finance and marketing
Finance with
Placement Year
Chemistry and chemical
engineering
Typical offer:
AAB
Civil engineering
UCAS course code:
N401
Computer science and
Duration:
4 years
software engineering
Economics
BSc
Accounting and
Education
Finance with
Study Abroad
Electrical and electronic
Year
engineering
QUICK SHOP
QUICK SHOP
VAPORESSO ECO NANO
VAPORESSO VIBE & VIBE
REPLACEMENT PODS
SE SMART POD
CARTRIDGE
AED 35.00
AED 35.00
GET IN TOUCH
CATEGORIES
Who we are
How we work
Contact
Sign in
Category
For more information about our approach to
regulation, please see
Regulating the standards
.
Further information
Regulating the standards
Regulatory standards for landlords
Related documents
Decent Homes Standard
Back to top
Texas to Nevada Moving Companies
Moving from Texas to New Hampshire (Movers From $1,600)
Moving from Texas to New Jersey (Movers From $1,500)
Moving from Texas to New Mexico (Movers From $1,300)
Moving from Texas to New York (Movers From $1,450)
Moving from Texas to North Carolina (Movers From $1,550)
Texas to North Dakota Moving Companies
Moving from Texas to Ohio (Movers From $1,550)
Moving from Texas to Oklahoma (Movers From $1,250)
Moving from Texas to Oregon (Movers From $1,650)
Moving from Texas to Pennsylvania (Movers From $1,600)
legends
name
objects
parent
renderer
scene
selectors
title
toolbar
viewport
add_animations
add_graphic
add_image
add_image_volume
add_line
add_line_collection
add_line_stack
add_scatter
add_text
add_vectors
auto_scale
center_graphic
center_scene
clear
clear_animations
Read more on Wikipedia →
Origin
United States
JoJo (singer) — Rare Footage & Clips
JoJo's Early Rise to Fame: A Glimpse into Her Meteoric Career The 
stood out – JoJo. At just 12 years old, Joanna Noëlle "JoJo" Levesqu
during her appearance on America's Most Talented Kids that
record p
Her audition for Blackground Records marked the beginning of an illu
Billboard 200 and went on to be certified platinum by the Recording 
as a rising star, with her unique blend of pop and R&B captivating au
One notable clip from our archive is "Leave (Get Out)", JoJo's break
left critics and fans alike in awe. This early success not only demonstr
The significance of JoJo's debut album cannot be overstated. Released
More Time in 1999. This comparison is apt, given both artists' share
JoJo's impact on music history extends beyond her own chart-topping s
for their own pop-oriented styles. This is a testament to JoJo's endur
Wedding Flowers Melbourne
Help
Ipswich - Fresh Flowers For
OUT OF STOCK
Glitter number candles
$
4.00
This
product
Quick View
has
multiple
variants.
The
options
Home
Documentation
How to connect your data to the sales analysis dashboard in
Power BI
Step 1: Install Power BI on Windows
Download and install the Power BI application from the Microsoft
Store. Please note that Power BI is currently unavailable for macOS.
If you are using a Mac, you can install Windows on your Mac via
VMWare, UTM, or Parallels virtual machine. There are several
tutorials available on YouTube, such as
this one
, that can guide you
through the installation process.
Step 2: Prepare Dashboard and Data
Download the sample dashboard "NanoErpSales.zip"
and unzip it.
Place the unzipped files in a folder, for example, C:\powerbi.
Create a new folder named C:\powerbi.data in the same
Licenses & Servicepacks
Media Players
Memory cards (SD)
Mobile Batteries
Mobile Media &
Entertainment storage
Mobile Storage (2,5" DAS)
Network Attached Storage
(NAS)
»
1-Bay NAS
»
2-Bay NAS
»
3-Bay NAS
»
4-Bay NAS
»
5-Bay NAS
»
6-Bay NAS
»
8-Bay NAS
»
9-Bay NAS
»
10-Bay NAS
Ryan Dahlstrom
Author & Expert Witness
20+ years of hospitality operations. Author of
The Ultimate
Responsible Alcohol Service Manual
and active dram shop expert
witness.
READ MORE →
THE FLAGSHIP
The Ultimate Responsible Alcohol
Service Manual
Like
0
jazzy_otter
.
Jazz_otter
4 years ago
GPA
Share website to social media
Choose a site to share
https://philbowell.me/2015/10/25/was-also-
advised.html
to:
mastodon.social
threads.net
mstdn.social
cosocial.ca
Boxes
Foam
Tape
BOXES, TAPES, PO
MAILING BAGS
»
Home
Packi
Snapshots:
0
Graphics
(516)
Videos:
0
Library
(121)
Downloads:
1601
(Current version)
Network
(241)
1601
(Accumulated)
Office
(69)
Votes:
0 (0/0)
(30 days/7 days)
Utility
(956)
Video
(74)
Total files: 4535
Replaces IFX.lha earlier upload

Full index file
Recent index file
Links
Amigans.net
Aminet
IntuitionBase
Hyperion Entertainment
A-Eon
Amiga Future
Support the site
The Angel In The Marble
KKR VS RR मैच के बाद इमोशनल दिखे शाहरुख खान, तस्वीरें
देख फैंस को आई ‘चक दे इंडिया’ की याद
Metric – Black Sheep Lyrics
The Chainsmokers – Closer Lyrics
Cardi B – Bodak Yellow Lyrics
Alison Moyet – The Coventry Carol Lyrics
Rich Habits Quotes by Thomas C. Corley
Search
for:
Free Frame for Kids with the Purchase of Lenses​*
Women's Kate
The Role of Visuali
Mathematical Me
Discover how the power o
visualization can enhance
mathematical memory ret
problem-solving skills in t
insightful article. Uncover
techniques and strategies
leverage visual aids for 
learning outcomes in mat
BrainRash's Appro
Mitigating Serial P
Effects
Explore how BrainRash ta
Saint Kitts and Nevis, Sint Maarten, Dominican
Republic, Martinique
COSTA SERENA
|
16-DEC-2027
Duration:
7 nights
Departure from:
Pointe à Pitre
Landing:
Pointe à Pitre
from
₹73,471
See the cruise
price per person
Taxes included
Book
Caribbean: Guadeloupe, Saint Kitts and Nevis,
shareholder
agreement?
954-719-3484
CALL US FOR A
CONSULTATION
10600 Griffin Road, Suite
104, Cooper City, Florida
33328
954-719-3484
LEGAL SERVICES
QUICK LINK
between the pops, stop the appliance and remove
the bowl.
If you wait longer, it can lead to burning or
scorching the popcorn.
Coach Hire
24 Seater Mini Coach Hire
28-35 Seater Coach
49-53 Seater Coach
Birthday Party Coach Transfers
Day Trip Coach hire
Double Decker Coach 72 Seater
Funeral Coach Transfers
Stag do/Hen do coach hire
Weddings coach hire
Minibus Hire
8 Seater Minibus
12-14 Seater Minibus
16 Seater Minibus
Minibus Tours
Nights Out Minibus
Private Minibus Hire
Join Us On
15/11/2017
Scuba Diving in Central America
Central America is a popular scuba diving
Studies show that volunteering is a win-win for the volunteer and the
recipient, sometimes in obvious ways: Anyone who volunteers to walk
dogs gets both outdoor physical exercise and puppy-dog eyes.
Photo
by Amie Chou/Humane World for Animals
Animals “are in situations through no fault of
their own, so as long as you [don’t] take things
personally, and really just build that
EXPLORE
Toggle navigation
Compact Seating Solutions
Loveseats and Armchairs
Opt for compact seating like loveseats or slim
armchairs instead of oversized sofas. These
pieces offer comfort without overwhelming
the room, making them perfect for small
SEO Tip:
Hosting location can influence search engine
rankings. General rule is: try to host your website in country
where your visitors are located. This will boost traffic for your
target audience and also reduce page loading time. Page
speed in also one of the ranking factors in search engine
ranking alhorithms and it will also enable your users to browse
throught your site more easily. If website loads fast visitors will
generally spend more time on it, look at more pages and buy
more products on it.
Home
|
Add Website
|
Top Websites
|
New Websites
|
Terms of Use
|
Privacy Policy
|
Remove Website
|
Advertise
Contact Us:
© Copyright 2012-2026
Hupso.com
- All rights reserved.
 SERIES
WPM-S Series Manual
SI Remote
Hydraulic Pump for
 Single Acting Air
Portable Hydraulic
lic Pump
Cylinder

────

= Task item =
Print the text of each record above line for line, changing nothing.

= Task result =
finance and marketing
Finance with
Placement Year
Chemistry and chemical
engineering
Typical offer:
AAB
Civil engineering
UCAS course code:
N401
Computer science and
Duration:
4 years
software engineering
Economics
BSc
Accounting and
Education
Finance with
Study Abroad
Electrical and electronic
Year
engineering
QUICK SHOP
QUICK SHOP
VAPORESSO ECO NANO
VAPORESSO VIBE & VIBE
REPLACEMENT PODS
SE SMART POD
CARTRIDGE
AED 35.00
AED 35.00
GET IN TOUCH
CATEGORIES
Who we are
How we work
Contact
Sign in
Category
For more information about our approach to
regulation, please see
Regulating the standards
.
Further information
Regulating the standards
Regulatory standards for landlords
Related documents
Decent Homes Standard
Back to top
Texas to Nevada Moving Companies
Moving from Texas to New Hampshire (Movers From $1,600)
Moving from Texas to New Jersey (Movers From $1,500)
Moving from Texas to New Mexico (Movers From $1,300)
Moving from Texas to New York (Movers From $1,450)
Moving from Texas to North Carolina (Movers From $1,550)
Texas to North Dakota Moving Companies
Moving from Texas to Ohio (Movers From $1,550)
Moving from Texas to Oklahoma (Movers From $1,250)
Moving from Texas to Oregon (Movers From $1,650)
Moving from Texas to Pennsylvania (Movers From $1,600)
legends
name
objects
parent
renderer
scene
selectors
title
toolbar
viewport
add_animations
add_graphic
add_image
add_image_volume
add_line
add_line_collection
add_line_stack
add_scatter
add_text
add_vectors
auto_scale
center_graphic
center_scene
clear
clear_animations
Read more on Wikipedia →
Origin
United States
JoJo (singer) — Rare Footage & Clips
JoJo's Early Rise to Fame: A Glimpse into Her Meteoric Career The 
stood out – JoJo. At just 12 years old, Joanna Noëlle "JoJo" Levesqu
during her appearance on America's Most Talented Kids that
record p
Her audition for Blackground Records marked the beginning of an illu
Billboard 200 and went on to be certified platinum by the Recording 
as a rising star, with her unique blend of pop and R&B captivating au
One notable clip from our archive is "Leave (Get Out)", JoJo's break
left critics and fans alike in awe. This early success not only demonstr
The significance of JoJo's debut album cannot be overstated. Released
More Time in 1999. This comparison is apt, given both artists' share
JoJo's impact on music history extends beyond her own chart-topping s
for their own pop-oriented styles. This is a testament to JoJo's endur
Wedding Flowers Melbourne
Help
Ipswich - Fresh Flowers For
OUT OF STOCK
Glitter number candles
$
4.00
This
product
Quick View
has
multiple
variants.
The
options
Home
Documentation
How to connect your data to the sales analysis dashboard in
Power BI
Step 1: Install Power BI on Windows
Download and install the Power BI application from the Microsoft
Store. Please note that Power BI is currently unavailable for macOS.
If you are using a Mac, you can install Windows on your Mac via
VMWare, UTM, or Parallels virtual machine. There are several
tutorials available on YouTube, such as
this one
, that can guide you
through the installation process.
Step 2: Prepare Dashboard and Data
Download the sample dashboard "NanoErpSales.zip"
and unzip it.
Place the unzipped files in a folder, for example, C:\powerbi.
Create a new folder named C:\powerbi.data in the same
Licenses & Servicepacks
Media Players
Memory cards (SD)
Mobile Batteries
Mobile Media &
Entertainment storage
Mobile Storage (2,5" DAS)
Network Attached Storage
(NAS)
»
1-Bay NAS
»
2-Bay NAS
»
3-Bay NAS
»
4-Bay NAS
»
5-Bay NAS
»
6-Bay NAS
»
8-Bay NAS
»
9-Bay NAS
»
10-Bay NAS
Ryan Dahlstrom
Author & Expert Witness
20+ years of hospitality operations. Author of
The Ultimate
Responsible Alcohol Service Manual
and active dram shop expert
witness.
READ MORE →
THE FLAGSHIP
The Ultimate Responsible Alcohol
Service Manual
Like
0
jazzy_otter
.
Jazz_otter
4 years ago
GPA
Share website to social media
Choose a site to share
https://philbowell.me/2015/10/25/was-also-
advised.html
to:
mastodon.social
threads.net
mstdn.social
cosocial.ca
Boxes
Foam
Tape
BOXES, TAPES, PO
MAILING BAGS
»
Home
Packi
Snapshots:
0
Graphics
(516)
Videos:
0
Library
(121)
Downloads:
1601
(Current version)
Network
(241)
1601
(Accumulated)
Office
(69)
Votes:
0 (0/0)
(30 days/7 days)
Utility
(956)
Video
(74)
Total files: 4535
Replaces IFX.lha earlier upload

Full index file
Recent index file
Links
Amigans.net
Aminet
IntuitionBase
Hyperion Entertainment
A-Eon
Amiga Future
Support the site
The Angel In The Marble
KKR VS RR मैच के बाद इमोशनल दिखे शाहरुख खान, तस्वीरें
देख फैंस को आई ‘चक दे इंडिया’ की याद
Metric – Black Sheep Lyrics
The Chainsmokers – Closer Lyrics
Cardi B – Bodak Yellow Lyrics
Alison Moyet – The Coventry Carol Lyrics
Rich Habits Quotes by Thomas C. Corley
Search
for:
Free Frame for Kids with the Purchase of Lenses​*
Women's Kate
The Role of Visuali
Mathematical Me
Discover how the power o
visualization can enhance
mathematical memory ret
problem-solving skills in t
insightful article. Uncover
techniques and strategies
leverage visual aids for 
learning outcomes in mat
BrainRash's Appro
Mitigating Serial P
Effects
Explore how BrainRash ta
Saint Kitts and Nevis, Sint Maarten, Dominican
Republic, Martinique
COSTA SERENA
|
16-DEC-2027
Duration:
7 nights
Departure from:
Pointe à Pitre
Landing:
Pointe à Pitre
from
₹73,471
See the cruise
price per person
Taxes included
Book
Caribbean: Guadeloupe, Saint Kitts and Nevis,
shareholder
agreement?
954-719-3484
CALL US FOR A
CONSULTATION
10600 Griffin Road, Suite
104, Cooper City, Florida
33328
954-719-3484
LEGAL SERVICES
QUICK LINK
between the pops, stop the appliance and remove
the bowl.
If you wait longer, it can lead to burning or
scorching the popcorn.
Coach Hire
24 Seater Mini Coach Hire
28-35 Seater Coach
49-53 Seater Coach
Birthday Party Coach Transfers
Day Trip Coach hire
Double Decker Coach 72 Seater
Funeral Coach Transfers
Stag do/Hen do coach hire
Weddings coach hire
Minibus Hire
8 Seater Minibus
12-14 Seater Minibus
16 Seater Minibus
Minibus Tours
Nights Out Minibus
Private Minibus Hire
Join Us On
15/11/2017
Scuba Diving in Central America
Central America is a popular scuba diving
Studies show that volunteering is a win-win for the volunteer and the
recipient, sometimes in obvious ways: Anyone who volunteers to walk
dogs gets both outdoor physical exercise and puppy-dog eyes.
Photo
by Amie Chou/Humane World for Animals
Animals “are in situations through no fault of
their own, so as long as you [don’t] take things
personally, and really just build that
EXPLORE
Toggle navigation
Compact Seating Solutions
Loveseats and Armchairs
Opt for compact seating like loveseats or slim
armchairs instead of oversized sofas. These
pieces offer comfort without overwhelming
the room, making them perfect for small
SEO Tip:
Hosting location can influence search engine
rankings. General rule is: try to host your website in country
where your visitors are located. This will boost traffic for your
target audience and also reduce page loading time. Page
speed in also one of the ranking factors in search engine
ranking alhorithms and it will also enable your users to browse
throught your site more easily. If website loads fast visitors will
generally spend more time on it, look at more pages and buy
more products on it.
Home
|
Add Website
|
Top Websites
|
New Websites
|
Terms of Use
|
Privacy Policy
|
Remove Website
|
Advertise
Contact Us:
© Copyright 2012-2026
Hupso.com
- All rights reserved.
 SERIES
WPM-S Series Manual
SI Remote
Hydraulic Pump for
 Single Acting Air
Portable Hydraulic
lic Pump
Cylinder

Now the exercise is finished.